:: Text passage

This blog contains material I wrote and posted on multiply.com between the years 2005 and 2011 only. It does not contain any new material. For newer writing, please check my main blog (Bill the Butcher).


Monday 26 November 2012

Harvesting Our Souls : Review


I’ve been reading a book which for reasons entirely beyond the author’s control, is rather apposite right now. I decided to review it as a blog entry and not as a review – because I have so much to say on the subject beyond what the author does.
In the last couple of weeks, major clashes have broken out in the state of Orissa between Hindu groups and Christians – most of whom are tribal people who converted relatively recently. These are far from the first clashes between the two groups. The only difference is that this time the Christians weren’t the ones at the receiving end. And the reason for the clashes? Evangelical Christianity had raised tensions on either side. We’ll get back to the reason in a minute. 
You must understand that despite all claims to the contrary, Christianity is not a recent arrival in the Indian subcontinent as a whole.
It arrived in the first century of the current era (it’s claimed the Apostle Thomas himself brought it, but since there’s no way to prove that, there’s no need to place any relevance on that bit) and never got much in the way of converts. It stayed restricted for well over a thousand years to small pockets on the coasts, even though Christians were never persecuted or restricted in preaching. It was just not a typically “Indian” religion, I guess, and because Christians took such care to keep themselves apart from Hinduism they weren’t submerged in the Hindu pantheon as most other foreign imports were. Still and all, Christianity in India is a good two millennia old, older than Christianity in Western Europe. It’s as Indian a religion as any, by that criterion. However, as I said, it remained restricted to the coasts – until the Dutch came along, and then the Portuguese, the French, and most of all the British. The Portuguese had already begun trying to convert the Mughal Emperor Akbar (who had a lot of fun, if reports are to be trusted, stringing their priests along) to Catholicism, but their possessions in India were small and even there the conversion efforts weren’t too successful.
The real push for Christianity came in the mid-nineteenth century when British power was expanding exponentially in the Indian subcontinent. The earlier British were all too happy to “go native” – they took local wives, put on Indian clothing, learned Indian languages, and sometimes converted to Islam as well. But as British hard power increased, the British came to think of themselves as a superior master race ordained by god to rule “lesser breeds without the law”; and, naturally, the master race’s religion had to be superior to that of the subject people.

::::
:: Records provided

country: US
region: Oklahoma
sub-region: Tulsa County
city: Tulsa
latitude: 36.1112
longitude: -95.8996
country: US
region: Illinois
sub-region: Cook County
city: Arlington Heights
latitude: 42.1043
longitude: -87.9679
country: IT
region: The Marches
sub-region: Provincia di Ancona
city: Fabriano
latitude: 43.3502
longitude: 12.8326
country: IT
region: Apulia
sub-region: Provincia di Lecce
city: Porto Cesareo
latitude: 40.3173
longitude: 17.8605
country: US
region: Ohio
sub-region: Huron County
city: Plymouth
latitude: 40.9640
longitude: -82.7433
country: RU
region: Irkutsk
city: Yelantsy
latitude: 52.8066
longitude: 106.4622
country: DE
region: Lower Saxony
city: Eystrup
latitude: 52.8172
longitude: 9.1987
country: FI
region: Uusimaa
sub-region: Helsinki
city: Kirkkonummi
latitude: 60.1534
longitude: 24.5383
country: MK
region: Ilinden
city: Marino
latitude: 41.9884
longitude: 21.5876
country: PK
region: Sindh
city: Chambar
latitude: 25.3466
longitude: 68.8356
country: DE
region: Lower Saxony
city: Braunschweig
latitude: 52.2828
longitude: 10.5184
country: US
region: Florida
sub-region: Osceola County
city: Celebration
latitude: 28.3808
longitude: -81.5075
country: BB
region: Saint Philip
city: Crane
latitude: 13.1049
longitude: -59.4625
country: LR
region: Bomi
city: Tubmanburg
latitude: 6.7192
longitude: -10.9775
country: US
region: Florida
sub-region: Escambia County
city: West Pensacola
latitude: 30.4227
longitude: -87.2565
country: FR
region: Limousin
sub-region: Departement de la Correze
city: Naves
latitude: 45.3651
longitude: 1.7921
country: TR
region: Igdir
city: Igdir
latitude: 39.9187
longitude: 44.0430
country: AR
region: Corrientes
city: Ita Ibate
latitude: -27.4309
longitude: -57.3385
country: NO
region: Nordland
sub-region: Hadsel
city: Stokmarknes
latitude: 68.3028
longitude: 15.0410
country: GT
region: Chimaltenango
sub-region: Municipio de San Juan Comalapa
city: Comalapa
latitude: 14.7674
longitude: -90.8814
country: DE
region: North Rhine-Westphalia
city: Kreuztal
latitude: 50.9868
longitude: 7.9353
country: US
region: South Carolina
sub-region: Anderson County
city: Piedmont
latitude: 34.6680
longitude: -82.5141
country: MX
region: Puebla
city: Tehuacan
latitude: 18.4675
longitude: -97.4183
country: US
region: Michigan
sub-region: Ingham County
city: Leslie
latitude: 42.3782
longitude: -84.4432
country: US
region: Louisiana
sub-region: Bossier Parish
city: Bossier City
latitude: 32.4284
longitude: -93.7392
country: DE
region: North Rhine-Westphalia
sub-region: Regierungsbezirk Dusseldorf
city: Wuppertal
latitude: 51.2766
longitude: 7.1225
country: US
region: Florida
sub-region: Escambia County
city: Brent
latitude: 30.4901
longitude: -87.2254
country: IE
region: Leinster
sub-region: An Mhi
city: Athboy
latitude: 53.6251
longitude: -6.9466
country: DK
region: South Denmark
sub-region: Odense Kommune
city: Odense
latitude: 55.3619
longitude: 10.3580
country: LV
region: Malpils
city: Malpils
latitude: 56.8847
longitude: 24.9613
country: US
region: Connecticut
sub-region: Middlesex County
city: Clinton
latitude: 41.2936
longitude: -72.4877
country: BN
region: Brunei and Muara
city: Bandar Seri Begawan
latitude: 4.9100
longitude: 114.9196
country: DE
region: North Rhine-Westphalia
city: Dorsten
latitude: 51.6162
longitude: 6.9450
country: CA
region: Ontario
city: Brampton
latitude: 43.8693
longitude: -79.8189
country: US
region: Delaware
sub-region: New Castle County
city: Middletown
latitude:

::::

## Written task A
According to the blog post, in which century did Christianity arrive in the Indian subcontinent?
## Written task B
List the peoples that the blog post says came along after Christianity had stayed restricted to the coasts of India.
## Written task C
Output the part of the blog post between "Harvesting Our Souls" and "in a minute.", inclusive.

## Right answer A
The first century of the current era.

## Right answer B
The Dutch, the Portuguese, the French, and the British.

## Right answer C
Harvesting Our Souls : Review


I’ve been reading a book which for reasons entirely beyond the author’s control, is rather apposite right now. I decided to review it as a blog entry and not as a review – because I have so much to say on the subject beyond what the author does.
In the last couple of weeks, major clashes have broken out in the state of Orissa between Hindu groups and Christians – most of whom are tribal people who converted relatively recently. These are far from the first clashes between the two groups. The only difference is that this time the Christians weren’t the ones at the receiving end. And the reason for the clashes? Evangelical Christianity had raised tensions on either side. We’ll get back to the reason in a minute.